But again Gore's timing couldn't be worse. Already every major Democratic presidential candidate has laid down his take on what President Bush and the U.S. should do with Iraq, and almost all of them, from Lieberman to Edwards to Gephardt (let's forget the milquetoast Daschle and peacenik Gov. Howard Dean of Vermont), have taken a more hawkish stand than Gore himself took earlier this year in a speech before the Council of Foreign Relations.
At that point Gore indicated that his approach to Iraq would be very different from Bush's, even though Bush's team had to lay out a clear plan to take out Saddam. Now that Bush has, Gore's problems have only multiplied. Not only will he have to clarify his own muddled record on Iraq going back to eight feckless years under Clinton-Gore. He'll also have to say something that the American people haven't already heard on at least four other occasions in the past two weeks. And he'll have to make those points better than Edwards and Lieberman, both of whom spoke more eloquently than Gore ever can.

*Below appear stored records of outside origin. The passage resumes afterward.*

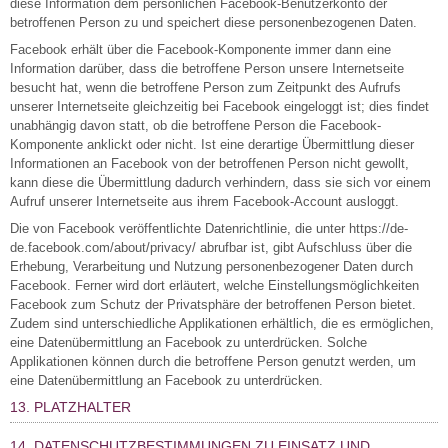
diese Information dem persönlichen Facebook-Benutzerkonto der
betroffenen Person zu und speichert diese personenbezogenen Daten.
Facebook erhält über die Facebook-Komponente immer dann eine
Information darüber, dass die betroffene Person unsere Internetseite
besucht hat, wenn die betroffene Person zum Zeitpunkt des Aufrufs
unserer Internetseite gleichzeitig bei Facebook eingeloggt ist; dies findet
unabhängig davon statt, ob die betroffene Person die Facebook-
Komponente anklickt oder nicht. Ist eine derartige Übermittlung dieser
Informationen an Facebook von der betroffenen Person nicht gewollt,
kann diese die Übermittlung dadurch verhindern, dass sie sich vor einem
Aufruf unserer Internetseite aus ihrem Facebook-Account ausloggt.
Die von Facebook veröffentlichte Datenrichtlinie, die unter https://de-
de.facebook.com/about/privacy/ abrufbar ist, gibt Aufschluss über die
Erhebung, Verarbeitung und Nutzung personenbezogener Daten durch
Facebook. Ferner wird dort erläutert, welche Einstellungsmöglichkeiten
Facebook zum Schutz der Privatsphäre der betroffenen Person bietet.
Zudem sind unterschiedliche Applikationen erhältlich, die es ermöglichen,
eine Datenübermittlung an Facebook zu unterdrücken. Solche
Applikationen können durch die betroffene Person genutzt werden, um
eine Datenübermittlung an Facebook zu unterdrücken.
13. PLATZHALTER
14. DATENSCHUTZBESTIMMUNGEN ZU EINSATZ UND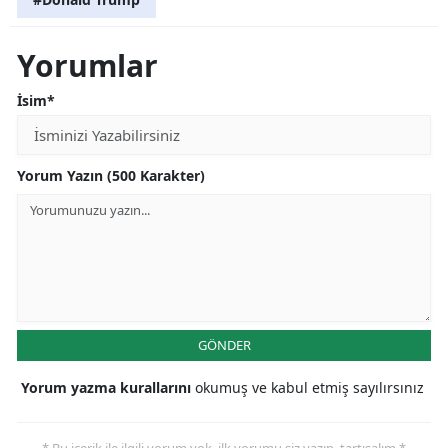
Yorumlar
İsim*
Yorum Yazın (500 Karakter)
GÖNDER
Yorum yazma kurallarını
okumuş ve kabul etmiş sayılırsınız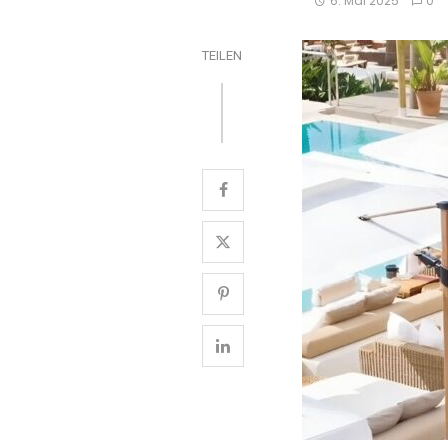
6. Mai 2025
0
TEILEN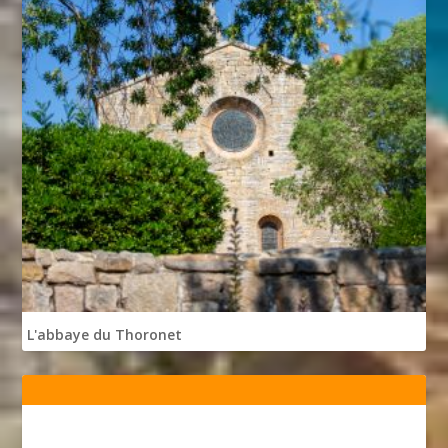
L'abbaye du Thoronet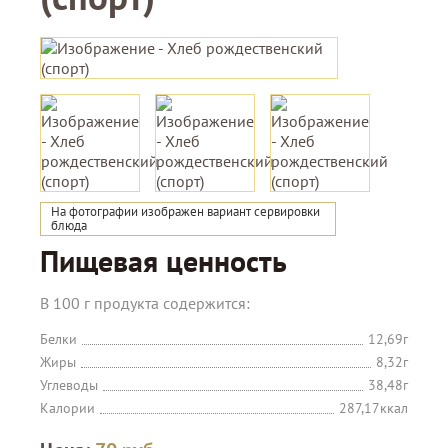
На фотографии изображен вариант сервировки
блюда
Пищевая ценность
В 100 г продукта содержится:
Белки
12,69г
Жиры
8,32г
Углеводы
38,48г
Калории
287,17ккал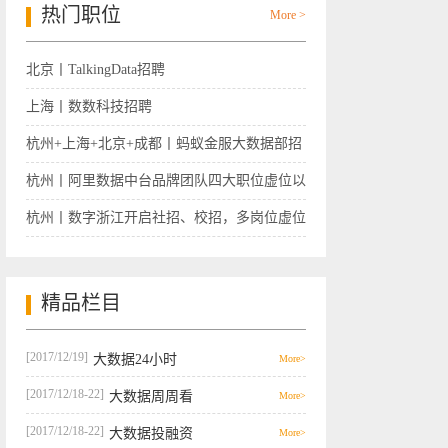
热门职位
More >
北京丨TalkingData招聘
上海丨数数科技招聘
杭州+上海+北京+成都丨蚂蚁金服大数据部招
聘
杭州丨阿里数据中台品牌团队四大职位虚位以
待
杭州丨数字浙江开启社招、校招，多岗位虚位
以待
精品栏目
[2017/12/19]
大数据24小时
More>
[2017/12/18-22]
大数据周周看
More>
[2017/12/18-22]
大数据投融资
More>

This is where being his own man comes into it the equation. Whereas in the past few months Gore has been drafting speeches with his own, let's call it, "unique" take on issues, for the Commonwealth Club address Gore has been huddling with his old foreign policy guru Leon Fuerth, who served as his national security adviser in the White House.
The fact that Fuerth is apparently so involved would indicate that Gore, while generally being supportive of action against Iraq, will take Fuerth's position: that quick, unilateral action would be potentially difficult for the U.S., thus putting American lives in harm's way, and that the administration should instead use U.N. inspections and internal Iraqi political operatives to press the issue of a government overthrow.
"He's in a real spot," says a former Gore adviser. "Most of his competitors in 2004 have already come out in, at the least, general support of the President's position. If he does simply that, he looks like a follower, not a leader. But I can't believe he'll stray so far into Fuerth's orbit that he looks like he doesn't support his country's position at all. He knows that his putting full faith in the U.N. won't wash with the American public."